Я успел подумать, что надо бежать. И первым моим движением было спасти своего друга — Росса. Я схватил его за ошейник и дернул дверь, но открыть не успел. Пол качнулся. От страшного удара дверь слетела с петель, потолок треснул, и произошло нечто невообразимое. Это было похоже на взрыв или настолько быструю смену событий, скоротечность которых сознание не уловило, только запечатлело, что ни окон, ни стола, за которым сидел Юра Дронский, ни самого Юры Дронского не было. Не было ни стен, ни пола, потому что я висел над бездной, и помню, что совершенно не испугался, словно не я, а кто-то другой должен был упасть с высоты двадцать пятого этажа. В воздухе летала горящая бумага и проносилось множество вещей: разнокалиберные обломки, мебель, офисная техника и, кажется, даже люди или то, что от них осталось, стекла, куски рам, двери и еще что-то. Но я не слышал ни звука. Меня мучила одна единственная мысль — теперь я не узнаю того, что знал Юра Дронский и вообще всего того, что произойдет дальше в мире. Эта идиотская мысль застряла в моей башке, как гвоздь, и мешала сосредоточиться.
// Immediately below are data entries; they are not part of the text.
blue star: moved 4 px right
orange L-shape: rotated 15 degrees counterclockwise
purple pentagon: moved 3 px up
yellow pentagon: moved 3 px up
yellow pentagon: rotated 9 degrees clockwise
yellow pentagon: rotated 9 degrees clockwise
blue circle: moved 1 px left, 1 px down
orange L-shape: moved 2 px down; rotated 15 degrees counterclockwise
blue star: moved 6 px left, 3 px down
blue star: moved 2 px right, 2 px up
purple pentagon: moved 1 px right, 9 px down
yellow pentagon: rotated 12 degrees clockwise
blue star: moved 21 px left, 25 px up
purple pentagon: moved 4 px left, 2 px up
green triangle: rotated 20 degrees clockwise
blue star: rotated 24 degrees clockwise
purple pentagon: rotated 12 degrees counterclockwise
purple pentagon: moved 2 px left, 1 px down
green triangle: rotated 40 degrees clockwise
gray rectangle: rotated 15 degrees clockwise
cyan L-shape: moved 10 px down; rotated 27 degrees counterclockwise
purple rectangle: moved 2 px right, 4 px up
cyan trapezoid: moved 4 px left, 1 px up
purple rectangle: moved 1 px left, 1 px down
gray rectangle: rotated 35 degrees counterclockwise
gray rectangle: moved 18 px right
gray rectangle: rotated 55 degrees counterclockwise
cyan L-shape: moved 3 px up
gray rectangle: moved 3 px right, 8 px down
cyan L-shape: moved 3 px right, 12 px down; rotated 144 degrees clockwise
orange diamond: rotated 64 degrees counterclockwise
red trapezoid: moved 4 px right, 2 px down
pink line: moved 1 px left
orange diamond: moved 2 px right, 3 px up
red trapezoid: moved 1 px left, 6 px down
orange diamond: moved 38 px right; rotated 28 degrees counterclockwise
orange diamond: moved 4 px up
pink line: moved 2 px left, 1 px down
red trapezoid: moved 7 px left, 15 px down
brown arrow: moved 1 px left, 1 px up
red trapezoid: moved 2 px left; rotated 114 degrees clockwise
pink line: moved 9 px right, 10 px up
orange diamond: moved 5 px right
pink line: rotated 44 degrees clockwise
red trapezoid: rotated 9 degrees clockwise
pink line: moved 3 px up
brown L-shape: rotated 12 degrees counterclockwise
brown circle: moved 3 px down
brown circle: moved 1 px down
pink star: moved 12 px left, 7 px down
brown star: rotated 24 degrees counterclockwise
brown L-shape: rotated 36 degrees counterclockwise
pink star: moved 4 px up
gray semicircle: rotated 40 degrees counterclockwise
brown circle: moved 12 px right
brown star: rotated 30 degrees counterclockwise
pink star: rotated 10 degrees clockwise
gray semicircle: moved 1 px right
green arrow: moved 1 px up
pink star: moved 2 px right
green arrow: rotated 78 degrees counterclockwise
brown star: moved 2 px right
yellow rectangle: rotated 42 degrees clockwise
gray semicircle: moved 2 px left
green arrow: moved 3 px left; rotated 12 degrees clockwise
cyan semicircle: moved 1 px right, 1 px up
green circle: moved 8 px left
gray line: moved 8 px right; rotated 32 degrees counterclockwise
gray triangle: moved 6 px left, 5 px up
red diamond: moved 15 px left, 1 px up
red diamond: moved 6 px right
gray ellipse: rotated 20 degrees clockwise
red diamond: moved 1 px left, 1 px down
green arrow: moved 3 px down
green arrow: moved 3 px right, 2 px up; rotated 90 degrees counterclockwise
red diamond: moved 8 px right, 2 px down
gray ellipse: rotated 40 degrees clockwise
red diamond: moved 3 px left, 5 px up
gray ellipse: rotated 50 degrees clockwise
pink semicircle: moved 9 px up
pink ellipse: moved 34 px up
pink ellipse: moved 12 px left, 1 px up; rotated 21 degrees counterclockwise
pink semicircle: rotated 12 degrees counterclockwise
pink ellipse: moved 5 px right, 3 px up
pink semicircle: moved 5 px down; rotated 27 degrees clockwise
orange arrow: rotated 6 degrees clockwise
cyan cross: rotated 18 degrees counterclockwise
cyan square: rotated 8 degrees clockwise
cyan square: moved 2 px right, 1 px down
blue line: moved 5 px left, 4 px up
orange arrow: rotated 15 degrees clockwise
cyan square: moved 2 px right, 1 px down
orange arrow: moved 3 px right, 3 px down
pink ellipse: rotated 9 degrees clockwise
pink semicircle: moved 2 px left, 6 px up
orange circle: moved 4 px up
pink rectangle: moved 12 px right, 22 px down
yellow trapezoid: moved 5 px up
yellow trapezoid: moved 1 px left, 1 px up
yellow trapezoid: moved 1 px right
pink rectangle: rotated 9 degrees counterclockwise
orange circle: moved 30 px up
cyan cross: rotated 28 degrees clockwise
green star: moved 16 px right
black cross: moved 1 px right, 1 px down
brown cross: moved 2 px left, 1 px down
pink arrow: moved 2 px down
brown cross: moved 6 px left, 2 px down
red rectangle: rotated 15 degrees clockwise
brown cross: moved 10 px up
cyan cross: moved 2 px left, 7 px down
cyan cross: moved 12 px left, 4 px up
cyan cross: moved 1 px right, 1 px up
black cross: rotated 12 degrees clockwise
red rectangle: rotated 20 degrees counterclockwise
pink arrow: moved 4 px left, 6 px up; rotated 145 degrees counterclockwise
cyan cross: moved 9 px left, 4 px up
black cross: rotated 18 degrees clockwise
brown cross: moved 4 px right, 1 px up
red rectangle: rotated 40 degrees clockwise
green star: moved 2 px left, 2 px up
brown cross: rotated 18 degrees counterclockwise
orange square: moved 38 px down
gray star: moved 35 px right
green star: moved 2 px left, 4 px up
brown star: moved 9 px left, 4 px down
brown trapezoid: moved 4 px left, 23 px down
В тот момент, когда слух включился, я понял, что не упал благодаря двум вещам: арматуре, в которой застряли мои ноги, и поводку, в петле которого была затянута моя левая рука, и самое главное — Россу, который уперся всеми четырьмя лапами и затаскивал меня внутрь кабинета.
Не помню, как я выбрался. Через какое-то время я увидел себя бредущим по редакционному коридору. Вокруг был сплошной туман. Как ни странно, на потолке горело аварийное освещение. В руках у меня все еще был поводок, и Росс по прежнему тянул меня что есть сил.
Я знал, что надо убираться из здания, которое, судя по всему, вот-вот должно было развалиться. Стоял страшный грохот, из которого невозможно было вычленить отдельные звуки: непонятный свист, скрежет рвущейся стали, крики, визг крошащегося стекла и разрушающегося бетона, вой сирен, жуткий скрип раскачивающихся стен и падающих перекрытий.
Впереди мелькали странные людские пятна: женские ноги, груди, костюмы и искаженные лица. Кто-то лежал на полу. Кто-то прятался под столом. Какая-то женщина истерически смеялась. Кто-то дрался из-за очереди в портал.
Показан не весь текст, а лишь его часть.